Europe Looks to Africa for Solar Power
The European project known as Desertec is nothing if not ambitious. It aims to harvest the sun’s energy — using a method known as concentrating solar power, or C.S.P. — from the vast North African desert and deliver it as electricity, via high-voltage transmission lines, to markets in Europe. Eventually, its backers say, it could satisfy as much as 15 percent of the European Union’s power needs.
The idea, which has been bouncing around for years, arises out of an alphabet soup of organizations, formal multinational partnerships and regional acronyms like TREC, for Trans-Mediterranean Renewable Energy Cooperation; Eumena, or European Union, the Mediterranean and North Africa; the Union of the Mediterranean; and the Club of Rome.

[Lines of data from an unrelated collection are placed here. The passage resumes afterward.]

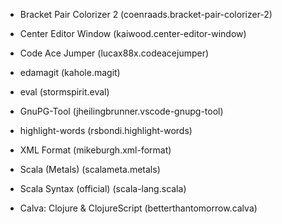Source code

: * Bracket Pair Colorizer 2 (coenraads.bracket-pair-colorizer-2)
* Center Editor Window     (kaiwood.center-editor-window)
* Code Ace Jumper          (lucax88x.codeacejumper)
* edamagit                 (kahole.magit)
* eval                     (stormspirit.eval)
* GnuPG-Tool               (jheilingbrunner.vscode-gnupg-tool)
* highlight-words          (rsbondi.highlight-words)
* XML Format               (mikeburgh.xml-format)

* Scala (Metals)           (scalameta.metals)
* Scala Syntax (official)  (scala-lang.scala)

* Calva: Clojure & ClojureScript (betterthantomorrow.calva)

As James Kanter reported in our Green Inc. blog, the project took a step forward last week when a consortium of German businesses announced plans to pursue financing and otherwise hammer out details for Desertec, which is expected to cost about €400 billion, or $555 billion.
Desertec would be the largest centralized solar power production project on earth. That such an ambitious, clean-energy megaproject should be taking a step forward, however incremental, might suggest that deep-pocketed investors have truly seen the writing on the wall with regard to legislated carbon abatement and the slow phase-out of fossil fuels.
But not everyone is convinced. Some scratched their heads at the idea of spending billions of dollars to harvest sunlight and transmit electricity thousands of kilometers, when it can be produced increasingly efficiently in European backyards. “It must once again be pointed out that the most successful method of harvesting solar power is with rooftop panels,” wrote the German daily Die Tageszeitung. “In just three to five years, power from the roof will be cheaper than electricity from the wall plug. The economic bar for desert power is, in other words, high. Solar power produced in a decentralized manner will likely always be the cheaper variety.”
The German broadcaster Deutsche Welle, meanwhile, quoted Frank Asbeck, the chief executive of SolarWorld, the largest German solar company, as saying, “Building solar power plants in politically unstable countries opens you to the same kind of dependency as the situation with oil.”